## Description of the task
Reproduce each of the following lines word for word.

Stored data entries

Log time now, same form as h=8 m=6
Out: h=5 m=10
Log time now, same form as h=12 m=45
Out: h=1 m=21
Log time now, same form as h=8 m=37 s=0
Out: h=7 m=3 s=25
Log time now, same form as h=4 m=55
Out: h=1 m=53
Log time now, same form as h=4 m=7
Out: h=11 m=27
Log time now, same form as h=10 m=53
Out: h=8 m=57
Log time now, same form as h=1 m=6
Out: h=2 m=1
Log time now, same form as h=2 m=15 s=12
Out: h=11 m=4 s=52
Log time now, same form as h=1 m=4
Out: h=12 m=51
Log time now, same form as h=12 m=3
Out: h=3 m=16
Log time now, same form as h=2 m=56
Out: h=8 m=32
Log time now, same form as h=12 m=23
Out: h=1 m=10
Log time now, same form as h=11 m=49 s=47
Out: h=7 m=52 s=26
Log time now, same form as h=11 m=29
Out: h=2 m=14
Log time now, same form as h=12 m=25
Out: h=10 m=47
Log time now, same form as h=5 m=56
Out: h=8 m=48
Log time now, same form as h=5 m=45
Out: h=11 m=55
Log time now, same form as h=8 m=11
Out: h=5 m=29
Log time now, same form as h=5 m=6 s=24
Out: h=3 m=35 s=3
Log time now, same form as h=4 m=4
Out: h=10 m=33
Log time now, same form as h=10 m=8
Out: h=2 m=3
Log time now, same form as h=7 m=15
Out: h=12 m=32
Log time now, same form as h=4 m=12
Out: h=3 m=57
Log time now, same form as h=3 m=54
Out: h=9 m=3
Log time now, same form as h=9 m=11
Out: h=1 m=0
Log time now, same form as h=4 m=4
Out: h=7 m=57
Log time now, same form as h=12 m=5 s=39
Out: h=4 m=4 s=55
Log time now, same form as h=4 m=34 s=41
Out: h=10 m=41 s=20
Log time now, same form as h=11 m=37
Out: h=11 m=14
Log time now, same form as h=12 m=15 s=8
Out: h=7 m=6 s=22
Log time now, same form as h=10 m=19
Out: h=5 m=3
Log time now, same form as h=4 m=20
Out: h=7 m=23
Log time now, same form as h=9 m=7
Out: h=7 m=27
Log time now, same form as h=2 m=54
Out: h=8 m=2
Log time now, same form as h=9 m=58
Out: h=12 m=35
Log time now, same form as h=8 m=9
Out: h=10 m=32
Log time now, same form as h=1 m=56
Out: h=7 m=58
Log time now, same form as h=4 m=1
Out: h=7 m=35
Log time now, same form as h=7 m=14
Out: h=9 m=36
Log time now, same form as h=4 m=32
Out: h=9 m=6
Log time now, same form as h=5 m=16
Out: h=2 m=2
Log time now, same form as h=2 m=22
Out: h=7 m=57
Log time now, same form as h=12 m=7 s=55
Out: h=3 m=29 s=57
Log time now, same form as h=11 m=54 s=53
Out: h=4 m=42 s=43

## The result
Log time now, same form as h=8 m=6
Out: h=5 m=10
Log time now, same form as h=12 m=45
Out: h=1 m=21
Log time now, same form as h=8 m=37 s=0
Out: h=7 m=3 s=25
Log time now, same form as h=4 m=55
Out: h=1 m=53
Log time now, same form as h=4 m=7
Out: h=11 m=27
Log time now, same form as h=10 m=53
Out: h=8 m=57
Log time now, same form as h=1 m=6
Out: h=2 m=1
Log time now, same form as h=2 m=15 s=12
Out: h=11 m=4 s=52
Log time now, same form as h=1 m=4
Out: h=12 m=51
Log time now, same form as h=12 m=3
Out: h=3 m=16
Log time now, same form as h=2 m=56
Out: h=8 m=32
Log time now, same form as h=12 m=23
Out: h=1 m=10
Log time now, same form as h=11 m=49 s=47
Out: h=7 m=52 s=26
Log time now, same form as h=11 m=29
Out: h=2 m=14
Log time now, same form as h=12 m=25
Out: h=10 m=47
Log time now, same form as h=5 m=56
Out: h=8 m=48
Log time now, same form as h=5 m=45
Out: h=11 m=55
Log time now, same form as h=8 m=11
Out: h=5 m=29
Log time now, same form as h=5 m=6 s=24
Out: h=3 m=35 s=3
Log time now, same form as h=4 m=4
Out: h=10 m=33
Log time now, same form as h=10 m=8
Out: h=2 m=3
Log time now, same form as h=7 m=15
Out: h=12 m=32
Log time now, same form as h=4 m=12
Out: h=3 m=57
Log time now, same form as h=3 m=54
Out: h=9 m=3
Log time now, same form as h=9 m=11
Out: h=1 m=0
Log time now, same form as h=4 m=4
Out: h=7 m=57
Log time now, same form as h=12 m=5 s=39
Out: h=4 m=4 s=55
Log time now, same form as h=4 m=34 s=41
Out: h=10 m=41 s=20
Log time now, same form as h=11 m=37
Out: h=11 m=14
Log time now, same form as h=12 m=15 s=8
Out: h=7 m=6 s=22
Log time now, same form as h=10 m=19
Out: h=5 m=3
Log time now, same form as h=4 m=20
Out: h=7 m=23
Log time now, same form as h=9 m=7
Out: h=7 m=27
Log time now, same form as h=2 m=54
Out: h=8 m=2
Log time now, same form as h=9 m=58
Out: h=12 m=35
Log time now, same form as h=8 m=9
Out: h=10 m=32
Log time now, same form as h=1 m=56
Out: h=7 m=58
Log time now, same form as h=4 m=1
Out: h=7 m=35
Log time now, same form as h=7 m=14
Out: h=9 m=36
Log time now, same form as h=4 m=32
Out: h=9 m=6
Log time now, same form as h=5 m=16
Out: h=2 m=2
Log time now, same form as h=2 m=22
Out: h=7 m=57
Log time now, same form as h=12 m=7 s=55
Out: h=3 m=29 s=57
Log time now, same form as h=11 m=54 s=53
Out: h=4 m=42 s=43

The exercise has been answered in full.